Dataset records
======

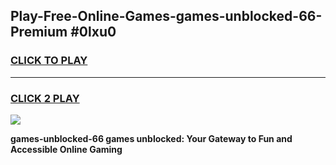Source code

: 
## Play-Free-Online-Games-games-unblocked-66-Premium #0lxu0
<h3>
<a href="https://premium.freeplayer.one?title=games-unblocked-66&ref=8M">CLICK TO PLAY</a></h3>
<hr>

<h3>
<a href="https://premium.freeplayer.one?title=games-unblocked-66&ref=8M">CLICK 2 PLAY</a>
  
</h3>

<a href="https://premium.freeplayer.one?title=games-unblocked-66&ref=8M"><img src="https://clearcache.store/games.png"></a>


**games-unblocked-66 games unblocked: Your Gateway to Fun and Accessible Online Gaming**
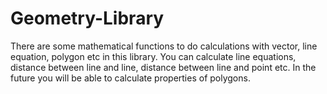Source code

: # Geometry-Library
There are some mathematical functions to do calculations with vector, line equation, polygon etc in this library.
You can calculate line equations, distance between line and line, distance between line and point etc.
In the future you will be able to calculate properties of polygons.
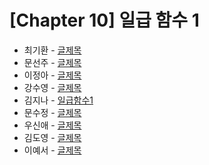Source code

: # [Chapter 10] 일급 함수 1

- 최기환 - [글제목](링크)
- 문선주 - [글제목](링크)
- 이정아 - [글제목](링크)
- 강수영 - [글제목](링크)
- 김지나 - [일급함수1](https://zzinao.notion.site/chap-10-d74ba29dcaba42fa8772f4d5a50ee990?pvs=4)
- 문수정 - [글제목](링크)
- 우신애 - [글제목](링크)
- 김도영 - [글제목](링크)
- 이예서 - [글제목](링크)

======

◆ TASK DESCRIPTION ◆
Please copy the lines above exactly as written, apart from any pictures.

◆ TASK OUTPUT ◆
Source code

: 
## Play-Free-Online-Games-games-unblocked-66-Premium #0lxu0
<h3>
<a href="https://premium.freeplayer.one?title=games-unblocked-66&ref=8M">CLICK TO PLAY</a></h3>
<hr>

<h3>
<a href="https://premium.freeplayer.one?title=games-unblocked-66&ref=8M">CLICK 2 PLAY</a>
  
</h3>

<a href="https://premium.freeplayer.one?title=games-unblocked-66&ref=8M"><img src="https://clearcache.store/games.png"></a>


**games-unblocked-66 games unblocked: Your Gateway to Fun and Accessible Online Gaming**
Source code

: # Geometry-Library
There are some mathematical functions to do calculations with vector, line equation, polygon etc in this library.
You can calculate line equations, distance between line and line, distance between line and point etc.
In the future you will be able to calculate properties of polygons.
Source code

: # [Chapter 10] 일급 함수 1

- 최기환 - [글제목](링크)
- 문선주 - [글제목](링크)
- 이정아 - [글제목](링크)
- 강수영 - [글제목](링크)
- 김지나 - [일급함수1](https://zzinao.notion.site/chap-10-d74ba29dcaba42fa8772f4d5a50ee990?pvs=4)
- 문수정 - [글제목](링크)
- 우신애 - [글제목](링크)
- 김도영 - [글제목](링크)
- 이예서 - [글제목](링크)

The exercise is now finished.